Hers is a dignified physical death but her mind screams in fear.

Far removed from a life of crime, Everett Thomas grows up to be the intelligent, caring young man his parents always knew he’d be. He trains to be a doctor and passes his exams with flying colours. Thomas could get a job in any hospital he wants but there’s no challenge in making money. After five years experience working in an inner city clinic, he joins the Red Cross.

He returns to America eight years later, engaged to a beautiful nurse he met in Thailand during the brief but bloody war there. She has a great love for children but is unable to have any of her own. They adopt five children in all and foster many more throughout their married life.

Thomas works as a medical registrar in an upmarket hospital but ploughs much of his money into the small, charity-run clinic where his wife works as a councillor. It specialises in helping drug-abusing mothers and their families, offering them a safe house whilst they kick the habit. After he retires, he and his wife continue to raise money for this and other human development projects. No wonder, then, that when he eventually dies at the ripe old age of ninety-two, there are over two hundred mourners at his funeral.

Popularity is something Paige Guthrie knows all about. After her father dies, her brother Sam feels compelled to work down the mines and provide for the family. Although she is an extremely intelligent girl, she, too, passes up a scholarship and leaves for a relatively mundane clerical job in the city. Half of her salary she sends to her mother - she’s that sort of a gal.
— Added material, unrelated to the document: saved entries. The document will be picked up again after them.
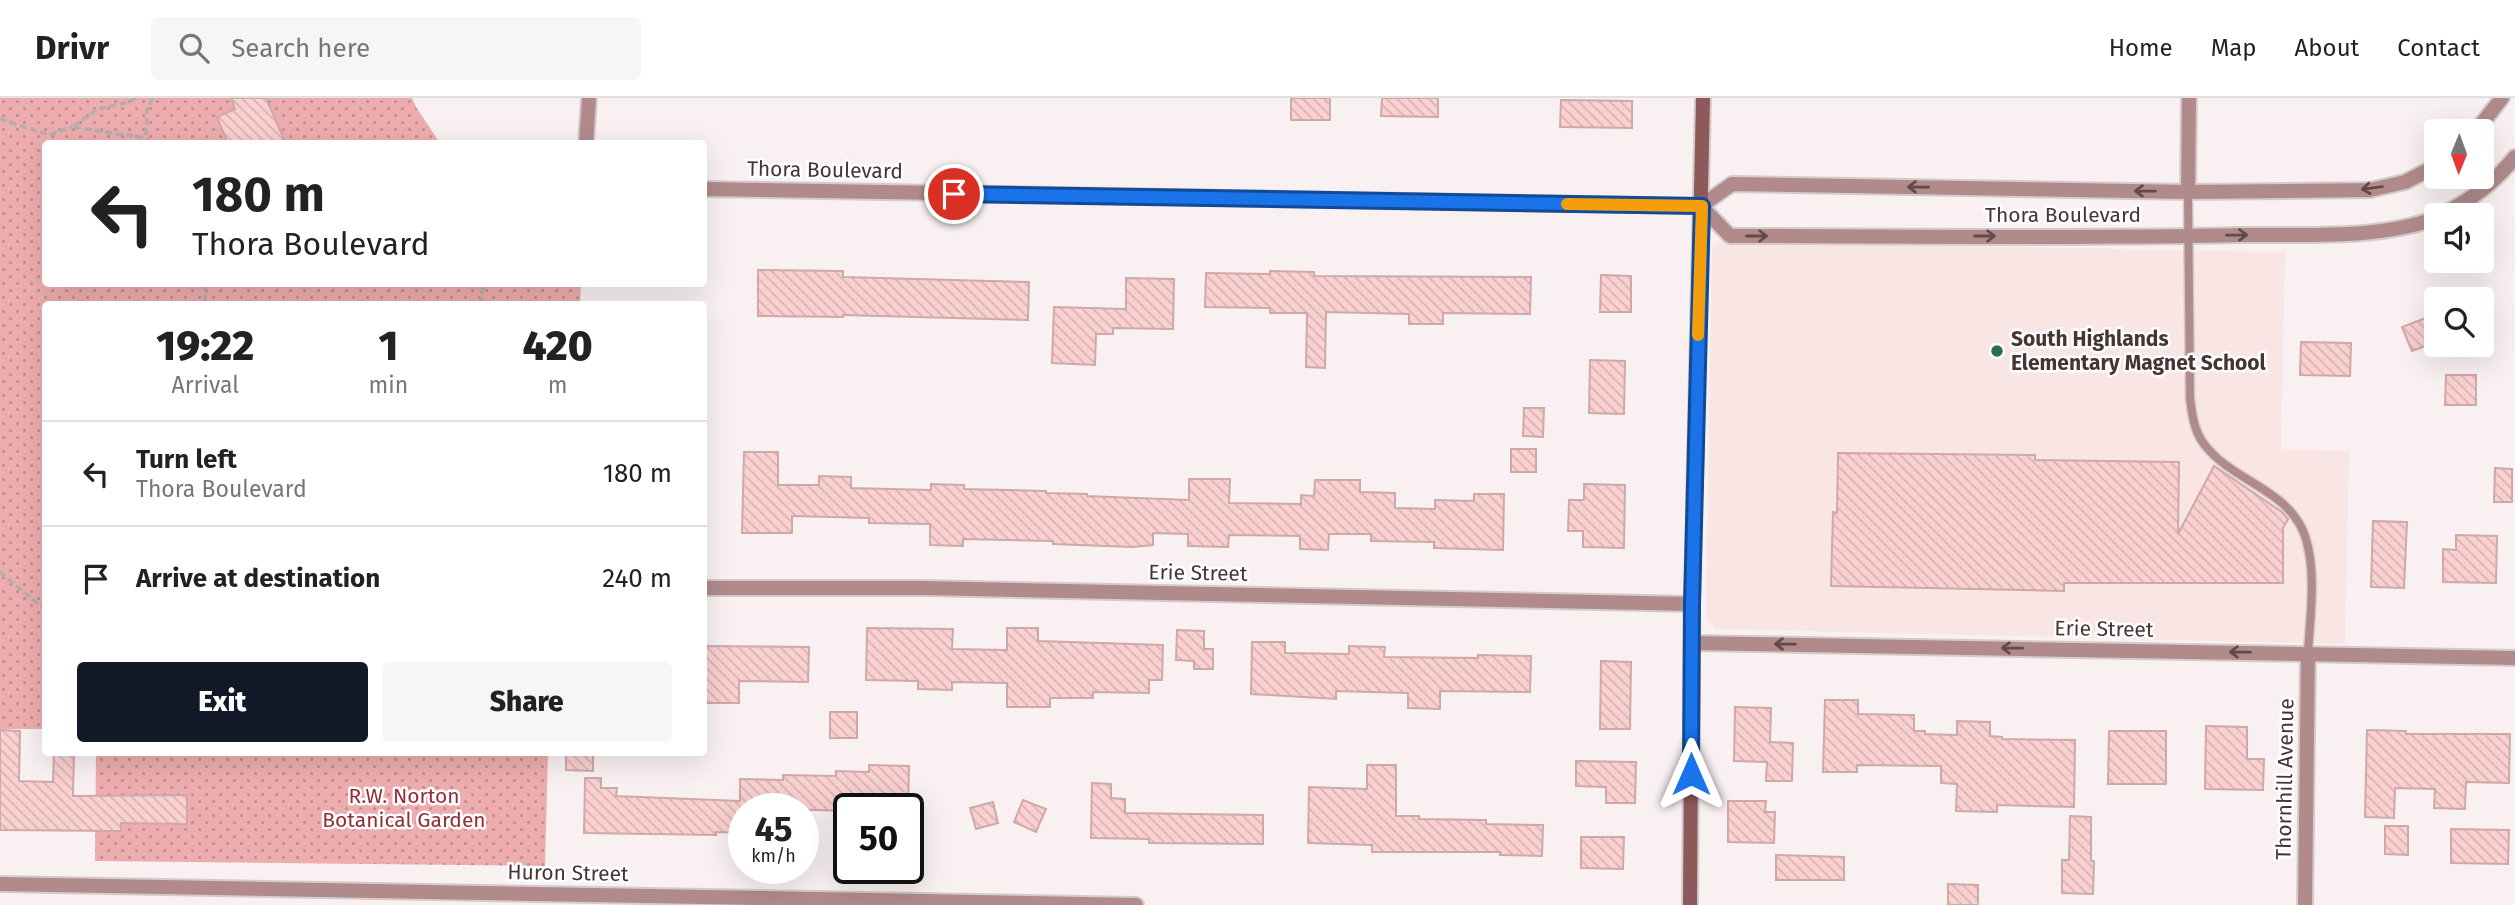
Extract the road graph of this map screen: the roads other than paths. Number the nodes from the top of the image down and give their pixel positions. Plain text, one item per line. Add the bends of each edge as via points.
1 (589, 98) edge
2 (1703, 98) edge
3 (2189, 98) edge
4 (2502, 98) edge
5 (2485, 119) edge
6 (586, 140) edge
7 (2515, 157) edge
8 (2424, 172) edge
9 (707, 189) edge
10 (2188, 192) junction
11 (2462, 203) edge
12 (1702, 206) junction
13 (2424, 222) edge
14 (2189, 236) junction
15 (707, 588) edge
16 (1692, 604) junction
17 (1692, 643) junction
18 (2308, 653) junction
19 (2515, 658) edge
20 (0, 884) edge
21 (1136, 905) edge
22 (1690, 905) edge
23 (2305, 905) edge

1 - 6 street
2 - 12 main road
3 - 10 street
4 - 5 street
7 - 11 street via 2483,191
8 -> 10 street, Thora Boulevard via 2370,190
9 - 12 street, Thora Boulevard
10 -> 12 street, Thora Boulevard via 1732,184
10 - 14 lane
12 -> 14 street, Thora Boulevard via 1730,236
12 - 16 main road
14 -> 13 street, Thora Boulevard via 2375,232
14 - 18 lane via 2193,421 2203,443 2219,460 2294,514 2305,535 2310,558
15 - 16 street, Erie Street via 923,588
16 - 17 main road
18 -> 17 street, Erie Street
17 - 22 main road
18 - 19 street, Erie Street
18 - 23 street, Thornhill Avenue
20 - 21 street, Huron Street

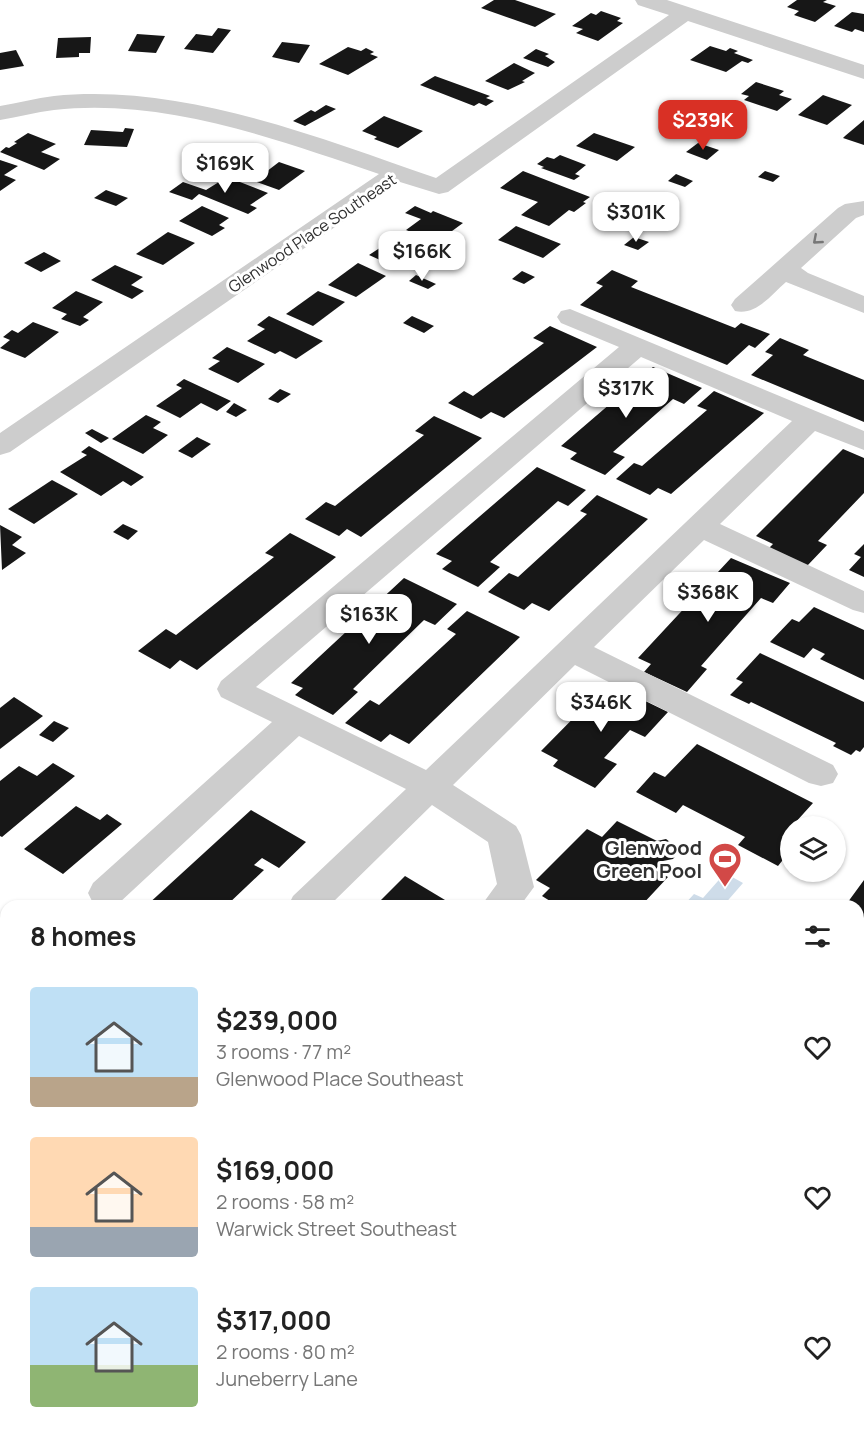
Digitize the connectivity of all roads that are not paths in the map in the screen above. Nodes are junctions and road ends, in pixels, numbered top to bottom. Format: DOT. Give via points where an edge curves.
graph roads {
  1 [pos="646,0"];
  2 [pos="685,13"];
  3 [pos="864,72"];
  4 [pos="0,113"];
  5 [pos="397,173"];
  6 [pos="864,208"];
  7 [pos="788,266"];
  8 [pos="744,305"];
  9 [pos="864,305"];
  10 [pos="570,317"];
  11 [pos="638,345"];
  12 [pos="811,419"];
  13 [pos="6,436"];
  14 [pos="864,441"];
  15 [pos="700,526"];
  16 [pos="864,603"];
  17 [pos="572,650"];
  18 [pos="296,720"];
  19 [pos="821,774"];
  20 [pos="431,787"];
  21 [pos="106,893"];
  22 [pos="312,900"];
  23 [pos="504,900"];
  1 -- 2 [label="street"];
  2 -- 3 [label="street"];
  2 -- 5 [label="street, Glenwood Place Southeast" via="439,187"];
  4 -- 5 [label="street" via="30,105 93,100 192,111 261,128"];
  5 -- 13 [label="street, Glenwood Place Southeast"];
  6 -- 7 [label="street, one-way" via="847,213"];
  7 -- 8 [label="street"];
  7 -- 9 [label="street" via="799,279"];
  10 -- 11 [label="street"];
  11 -- 12 [label="street"];
  11 -- 18 [label="street" via="233,689"];
  12 -- 14 [label="street"];
  12 -- 15 [label="street"];
  15 -- 16 [label="street"];
  15 -- 17 [label="street"];
  17 -- 19 [label="street"];
  17 -- 20 [label="street"];
  18 -- 20 [label="street"];
  18 -- 21 [label="street"];
  20 -- 22 [label="street"];
  20 -- 23 [label="street" via="504,835 516,887"];
}
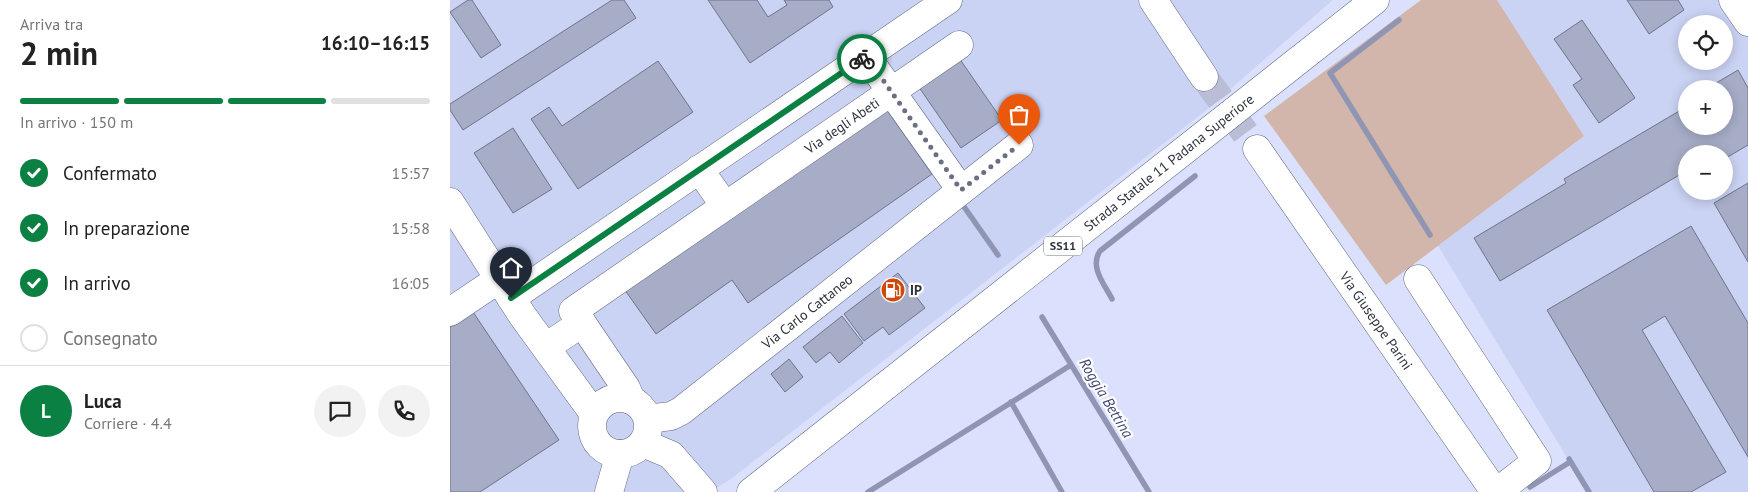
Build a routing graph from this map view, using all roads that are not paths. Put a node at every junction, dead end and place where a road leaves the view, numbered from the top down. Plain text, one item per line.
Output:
1 (948, 0) edge
2 (1153, 0) edge
3 (1375, 0) edge
4 (1733, 0) edge
5 (1748, 22) edge
6 (958, 45) dead end
7 (866, 56) junction
8 (1204, 76) tunnel mouth
9 (892, 91) junction
10 (1019, 145) dead end
11 (1257, 149) tunnel mouth
12 (699, 170) junction
13 (961, 190) junction
14 (450, 202) edge
15 (725, 206) junction
16 (1418, 279) dead end
17 (505, 288) junction
18 (450, 312) edge
19 (582, 323) junction
20 (546, 347) junction
21 (594, 414) junction
22 (635, 429) junction
23 (609, 492) edge
24 (703, 492) edge
25 (751, 492) edge
26 (1496, 492) edge

1 - 7 street
2 - 8 street
3 - 25 street, Strada Statale 11 Padana Superiore / SS11
4 - 5 street
6 - 9 street, Via degli Abeti
7 - 9 street
7 - 12 street
9 - 13 street
9 - 15 street, Via degli Abeti
10 - 13 street, Via Carlo Cattaneo
11 - 26 street, Via Giuseppe Parini
12 - 15 street
12 - 17 street
13 - 22 street, Via Carlo Cattaneo
14 - 17 street
15 - 19 street, Via degli Abeti
16 - 26 street
17 - 18 street
17 - 20 street
19 - 20 street
19 - 22 street
20 - 21 street
21 - 22 street, Via Carlo Cattaneo
21 - 22 street
22 - 23 street
22 - 24 street

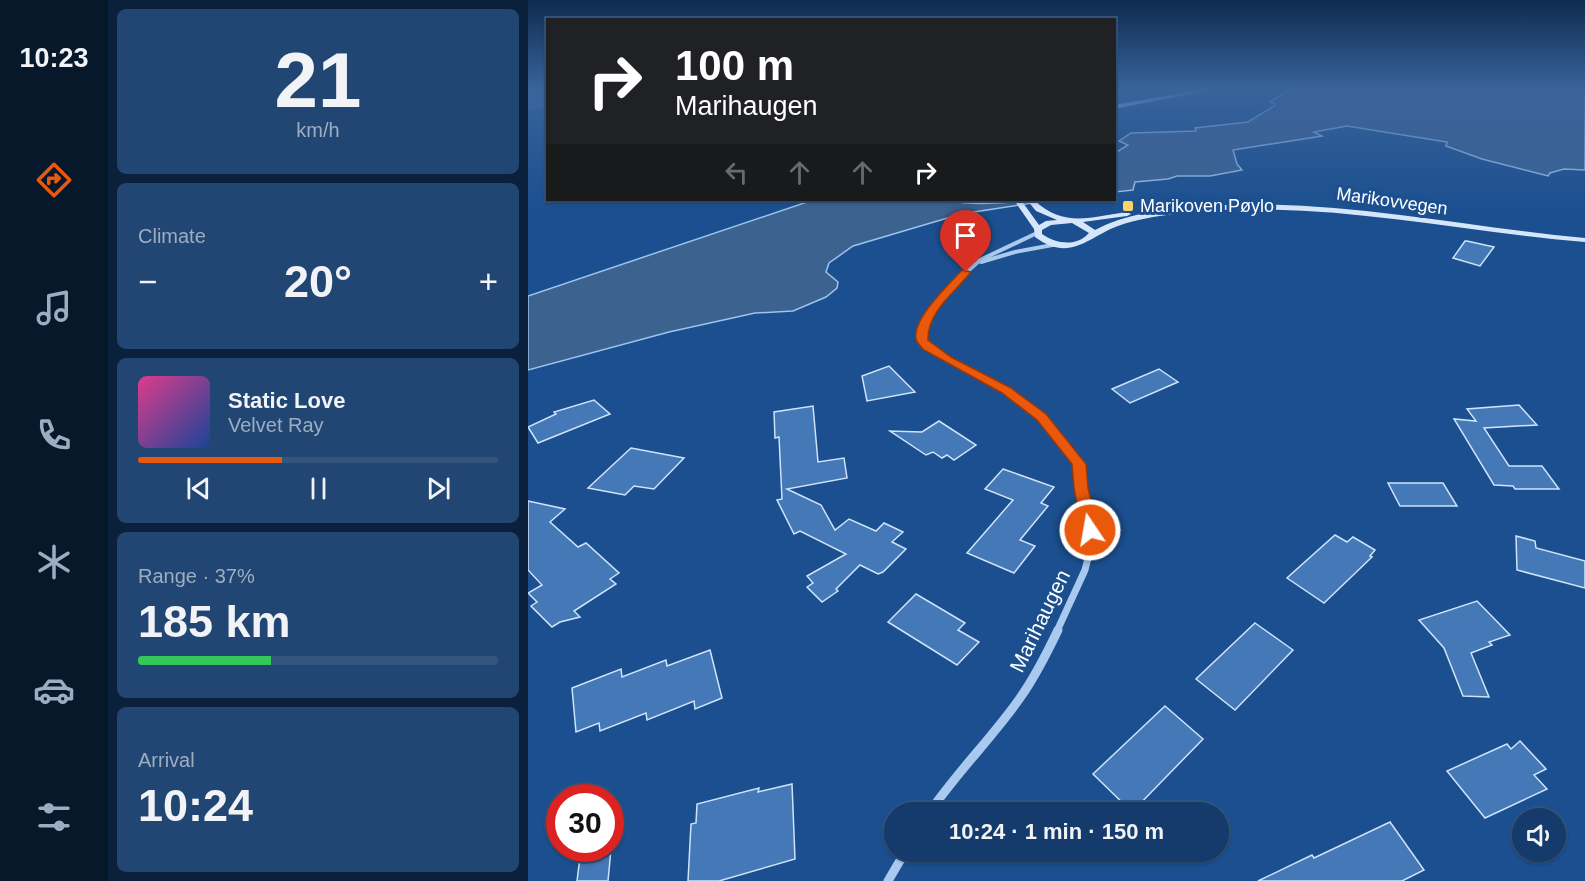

She marries at nineteen but it doesn’t last any longer than eleven months. Within a fortnight of her divorce, she weds a man who’s twenty years older than her and goes with him to Las Vegas. He works as a croupier in one of the smaller casinos and manages to get her a job as a waitress. Paige looks good in a bunny girl costume - so good, a wealthy oil baron takes rather a shine to her. So, she divorces her second husband, marries this new man and moves off to Texas.

This marriage lasts substantially longer, mainly because her husband spends weeks away from home and is very generous with his cash; Paige can not only send her mother large sums of money but can also finance herself through college, where she majors in English Literature. Indeed, the good times only dry up when the old man brings home a younger, fitter bunny girl.

The divorce settlement is large enough to ensure she never has to work again. Paige moves back home , falls in love with a boy fifteen years her junior and lives a life of luxury amidst the spectacular landscape she adores so much. She writes a plethora of romance novels, three of which are turned into fairly successful mini-series, and even tries her hand at script-writing (although the film bombs and no one in Hollywood will touch her thereafter). One day, she hears an old song on the radio by some Englishman who blew himself away and she is struck by sadness that someone could so abuse the gift of life. Paige tells everyone that his story inspired her to write her critically-acclaimed best-seller, ‘Gravelands’.

By the time she passes away, Paige has married six men and mothered nine children, only two of whom are her own. There is an extension of the local library that is named in her honour and a small plaque outside the farmhouse where she was born. In her will, she requests that the Paige Guthrie scholarship fund for disadvantaged children be set up to remind everyone of where she came from.